Page 1 of 1
Smaller batch size = Worse training?
Posted: Fri Oct 30, 2020 2:54 am
by AmITheNax?
So im about 70k iterations in, and my training model has stopped getting better roughly 30k iterations ago. This is probably due to my lack of training data available.
Either way, I had my batch size set to 16, with a loss of about 0.03-4 on both A and B.
So, In a sort of last ditch effort to increase output quality, I decreased my batch size to 1. I assumed that having less pictures go through at once would yield marginally better output.
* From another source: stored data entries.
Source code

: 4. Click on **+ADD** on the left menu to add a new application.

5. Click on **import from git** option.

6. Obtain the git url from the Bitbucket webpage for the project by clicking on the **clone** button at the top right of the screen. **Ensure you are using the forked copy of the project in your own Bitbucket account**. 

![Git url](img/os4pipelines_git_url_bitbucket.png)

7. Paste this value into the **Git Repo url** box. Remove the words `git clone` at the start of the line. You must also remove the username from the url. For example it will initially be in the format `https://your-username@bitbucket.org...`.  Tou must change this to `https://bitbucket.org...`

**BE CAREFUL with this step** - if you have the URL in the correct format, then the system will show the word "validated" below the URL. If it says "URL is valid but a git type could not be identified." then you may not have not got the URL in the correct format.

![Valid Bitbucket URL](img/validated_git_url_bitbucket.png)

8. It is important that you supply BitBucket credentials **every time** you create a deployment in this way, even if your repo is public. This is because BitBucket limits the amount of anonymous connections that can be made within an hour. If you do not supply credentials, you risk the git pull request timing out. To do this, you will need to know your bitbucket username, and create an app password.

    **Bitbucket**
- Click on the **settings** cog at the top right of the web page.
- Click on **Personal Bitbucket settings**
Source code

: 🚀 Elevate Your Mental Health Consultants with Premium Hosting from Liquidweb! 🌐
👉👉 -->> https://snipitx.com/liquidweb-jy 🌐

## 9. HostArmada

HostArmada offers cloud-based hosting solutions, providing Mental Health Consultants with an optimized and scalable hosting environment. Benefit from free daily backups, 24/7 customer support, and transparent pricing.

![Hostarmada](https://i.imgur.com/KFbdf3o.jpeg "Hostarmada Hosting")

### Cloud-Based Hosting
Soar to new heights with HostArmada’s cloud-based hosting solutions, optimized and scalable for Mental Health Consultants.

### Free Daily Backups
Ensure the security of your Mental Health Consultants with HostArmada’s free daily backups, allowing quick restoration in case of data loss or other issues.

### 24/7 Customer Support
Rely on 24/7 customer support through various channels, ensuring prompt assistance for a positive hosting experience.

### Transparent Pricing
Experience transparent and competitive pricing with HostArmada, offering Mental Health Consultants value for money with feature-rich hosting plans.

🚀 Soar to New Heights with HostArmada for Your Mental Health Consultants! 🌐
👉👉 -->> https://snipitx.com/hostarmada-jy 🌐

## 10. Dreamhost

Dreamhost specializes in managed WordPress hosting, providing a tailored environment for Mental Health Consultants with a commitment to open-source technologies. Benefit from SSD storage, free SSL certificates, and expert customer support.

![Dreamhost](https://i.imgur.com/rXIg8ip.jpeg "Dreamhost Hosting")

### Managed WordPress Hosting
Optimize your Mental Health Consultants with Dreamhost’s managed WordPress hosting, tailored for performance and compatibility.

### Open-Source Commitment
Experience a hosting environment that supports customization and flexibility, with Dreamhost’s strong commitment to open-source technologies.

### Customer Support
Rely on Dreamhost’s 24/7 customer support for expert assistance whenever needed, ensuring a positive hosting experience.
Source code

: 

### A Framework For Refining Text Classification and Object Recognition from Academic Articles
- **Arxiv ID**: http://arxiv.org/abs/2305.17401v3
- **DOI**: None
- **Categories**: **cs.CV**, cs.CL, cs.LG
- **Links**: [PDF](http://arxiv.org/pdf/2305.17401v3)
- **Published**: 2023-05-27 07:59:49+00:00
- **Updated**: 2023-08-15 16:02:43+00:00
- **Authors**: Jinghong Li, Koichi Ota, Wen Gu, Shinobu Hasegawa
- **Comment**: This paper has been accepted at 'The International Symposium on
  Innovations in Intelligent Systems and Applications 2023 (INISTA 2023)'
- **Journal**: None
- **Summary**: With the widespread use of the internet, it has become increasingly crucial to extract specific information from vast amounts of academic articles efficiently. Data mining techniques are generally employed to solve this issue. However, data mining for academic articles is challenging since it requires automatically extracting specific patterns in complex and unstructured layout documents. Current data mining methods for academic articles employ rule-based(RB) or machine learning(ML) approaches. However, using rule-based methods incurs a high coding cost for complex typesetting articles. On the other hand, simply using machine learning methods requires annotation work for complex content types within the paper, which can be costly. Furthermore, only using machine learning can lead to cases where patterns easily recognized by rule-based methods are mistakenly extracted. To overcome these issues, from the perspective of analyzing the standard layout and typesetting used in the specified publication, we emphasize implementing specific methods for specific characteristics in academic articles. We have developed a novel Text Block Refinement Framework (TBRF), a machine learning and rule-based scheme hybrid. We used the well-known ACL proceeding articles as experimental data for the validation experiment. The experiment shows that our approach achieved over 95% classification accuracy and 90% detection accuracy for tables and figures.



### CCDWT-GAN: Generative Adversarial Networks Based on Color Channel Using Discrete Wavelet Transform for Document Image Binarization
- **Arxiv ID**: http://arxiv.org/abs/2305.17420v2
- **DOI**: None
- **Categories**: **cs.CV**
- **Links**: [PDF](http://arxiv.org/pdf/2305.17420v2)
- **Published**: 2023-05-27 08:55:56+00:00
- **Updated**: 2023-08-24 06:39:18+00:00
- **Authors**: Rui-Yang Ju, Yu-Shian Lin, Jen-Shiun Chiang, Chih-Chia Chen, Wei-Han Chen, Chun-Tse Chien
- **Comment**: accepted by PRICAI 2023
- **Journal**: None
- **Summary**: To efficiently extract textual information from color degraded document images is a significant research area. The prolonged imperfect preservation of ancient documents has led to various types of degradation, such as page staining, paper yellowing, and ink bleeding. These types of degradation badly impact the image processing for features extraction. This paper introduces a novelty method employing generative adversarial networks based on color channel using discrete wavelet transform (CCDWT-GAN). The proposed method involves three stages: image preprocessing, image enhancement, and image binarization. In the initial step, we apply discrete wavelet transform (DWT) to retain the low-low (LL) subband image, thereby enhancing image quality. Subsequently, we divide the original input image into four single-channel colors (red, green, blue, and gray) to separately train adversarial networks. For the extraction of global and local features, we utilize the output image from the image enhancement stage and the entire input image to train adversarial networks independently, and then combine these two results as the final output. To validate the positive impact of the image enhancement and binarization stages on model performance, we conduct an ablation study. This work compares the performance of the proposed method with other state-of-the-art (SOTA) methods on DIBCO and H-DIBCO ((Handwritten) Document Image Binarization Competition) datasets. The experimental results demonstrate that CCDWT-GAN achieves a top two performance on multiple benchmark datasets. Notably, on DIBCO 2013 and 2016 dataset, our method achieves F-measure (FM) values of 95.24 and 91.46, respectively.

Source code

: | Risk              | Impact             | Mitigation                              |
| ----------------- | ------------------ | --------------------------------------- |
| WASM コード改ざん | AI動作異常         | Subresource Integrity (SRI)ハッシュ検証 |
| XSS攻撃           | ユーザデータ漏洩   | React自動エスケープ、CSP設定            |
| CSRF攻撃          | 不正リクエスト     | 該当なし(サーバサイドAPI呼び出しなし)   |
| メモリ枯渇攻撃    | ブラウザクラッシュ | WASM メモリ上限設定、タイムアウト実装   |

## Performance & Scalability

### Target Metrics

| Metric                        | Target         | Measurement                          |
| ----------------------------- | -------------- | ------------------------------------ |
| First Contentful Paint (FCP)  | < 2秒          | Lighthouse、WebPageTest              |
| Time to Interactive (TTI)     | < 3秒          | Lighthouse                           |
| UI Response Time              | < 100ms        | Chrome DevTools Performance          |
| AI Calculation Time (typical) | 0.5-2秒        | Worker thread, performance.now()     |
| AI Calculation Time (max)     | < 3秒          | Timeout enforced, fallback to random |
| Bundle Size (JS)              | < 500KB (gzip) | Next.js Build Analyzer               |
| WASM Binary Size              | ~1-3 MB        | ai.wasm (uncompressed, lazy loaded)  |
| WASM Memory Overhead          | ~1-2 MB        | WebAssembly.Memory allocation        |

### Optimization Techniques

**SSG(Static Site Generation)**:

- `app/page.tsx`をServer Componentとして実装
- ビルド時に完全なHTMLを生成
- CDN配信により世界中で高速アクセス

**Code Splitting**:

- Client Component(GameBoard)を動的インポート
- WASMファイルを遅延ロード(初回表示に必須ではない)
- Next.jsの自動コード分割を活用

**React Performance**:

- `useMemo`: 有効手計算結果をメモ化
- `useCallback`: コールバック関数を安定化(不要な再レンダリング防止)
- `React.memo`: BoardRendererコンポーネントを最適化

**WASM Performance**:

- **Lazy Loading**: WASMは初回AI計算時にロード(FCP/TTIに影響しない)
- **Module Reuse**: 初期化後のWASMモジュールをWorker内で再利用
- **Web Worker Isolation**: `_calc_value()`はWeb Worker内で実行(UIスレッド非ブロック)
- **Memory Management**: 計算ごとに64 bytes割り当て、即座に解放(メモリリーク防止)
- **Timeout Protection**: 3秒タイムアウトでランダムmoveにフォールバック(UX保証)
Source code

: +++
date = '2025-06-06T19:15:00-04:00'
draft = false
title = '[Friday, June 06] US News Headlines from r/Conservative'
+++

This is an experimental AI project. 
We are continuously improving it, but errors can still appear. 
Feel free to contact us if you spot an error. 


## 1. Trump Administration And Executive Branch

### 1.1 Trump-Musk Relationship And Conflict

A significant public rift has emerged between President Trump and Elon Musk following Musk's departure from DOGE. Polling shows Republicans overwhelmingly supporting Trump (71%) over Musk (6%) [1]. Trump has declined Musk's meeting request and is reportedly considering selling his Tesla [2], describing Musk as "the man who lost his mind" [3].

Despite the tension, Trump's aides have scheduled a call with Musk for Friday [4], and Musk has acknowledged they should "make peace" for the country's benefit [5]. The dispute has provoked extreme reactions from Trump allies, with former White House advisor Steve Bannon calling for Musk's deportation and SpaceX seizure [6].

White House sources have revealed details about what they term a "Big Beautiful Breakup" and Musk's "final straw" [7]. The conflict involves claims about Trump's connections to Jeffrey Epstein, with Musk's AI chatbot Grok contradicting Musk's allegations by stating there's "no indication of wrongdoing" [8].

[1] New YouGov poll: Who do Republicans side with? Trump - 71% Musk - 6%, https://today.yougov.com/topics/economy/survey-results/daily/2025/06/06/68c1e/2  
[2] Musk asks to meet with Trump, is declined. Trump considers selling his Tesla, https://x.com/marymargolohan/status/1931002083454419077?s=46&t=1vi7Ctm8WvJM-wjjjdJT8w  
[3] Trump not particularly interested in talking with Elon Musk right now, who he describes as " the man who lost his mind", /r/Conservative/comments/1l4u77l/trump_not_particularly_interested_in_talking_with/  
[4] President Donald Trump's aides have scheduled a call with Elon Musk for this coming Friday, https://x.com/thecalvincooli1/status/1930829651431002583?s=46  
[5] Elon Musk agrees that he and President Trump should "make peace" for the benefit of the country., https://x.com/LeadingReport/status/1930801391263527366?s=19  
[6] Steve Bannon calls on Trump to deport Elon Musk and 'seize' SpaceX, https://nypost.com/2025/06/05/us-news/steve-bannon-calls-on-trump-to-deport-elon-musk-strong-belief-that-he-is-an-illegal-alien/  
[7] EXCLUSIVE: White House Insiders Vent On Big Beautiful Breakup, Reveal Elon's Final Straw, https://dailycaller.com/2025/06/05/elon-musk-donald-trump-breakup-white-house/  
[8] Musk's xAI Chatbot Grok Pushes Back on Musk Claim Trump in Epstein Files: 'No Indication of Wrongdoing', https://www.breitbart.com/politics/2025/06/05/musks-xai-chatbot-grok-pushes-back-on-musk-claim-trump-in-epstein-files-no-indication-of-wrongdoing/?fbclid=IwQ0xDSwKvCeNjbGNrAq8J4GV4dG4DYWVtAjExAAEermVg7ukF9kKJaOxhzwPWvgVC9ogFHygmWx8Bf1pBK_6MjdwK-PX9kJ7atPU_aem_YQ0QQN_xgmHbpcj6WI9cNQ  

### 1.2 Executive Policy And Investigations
And yet, my loss jumped to about 0.07-8 on both A and B.
Am I missing something?
I can't increase my batch size to 256, since, as I said, I severely lack training data. so I cant test if I get a smaller loss.
Are batch sizes actually the reverse of what I think they are?
Re: Smaller batch size = Worse training?
Posted: Fri Oct 30, 2020 3:08 pm
by bryanlyon
They're not the reverse of what you think they are, they're a lot more complicated than that. Larger batch sizes do tend to generalize better, while smaller ones focus better. I know that sounds vague, because it is. No one batch size is going to get you universally better results. That's just not how it works.
Re: Smaller batch size = Worse training?
Posted: Fri Oct 30, 2020 3:33 pm
by abigflea
Of your 2 subjects, what is the the least amount of data, least photos?
What model are you using?
Go the biggest batch size you can, although I wouldn't go over a batch size of 80-100. Tends to actually make it train worse depending on model.
Near the end of training (usually after 600K for me) , I tend to drop the batch to something relatively low to bring in a little better focus as Bryanlyon stated. What I do and when, depends on data, model architecture, ect.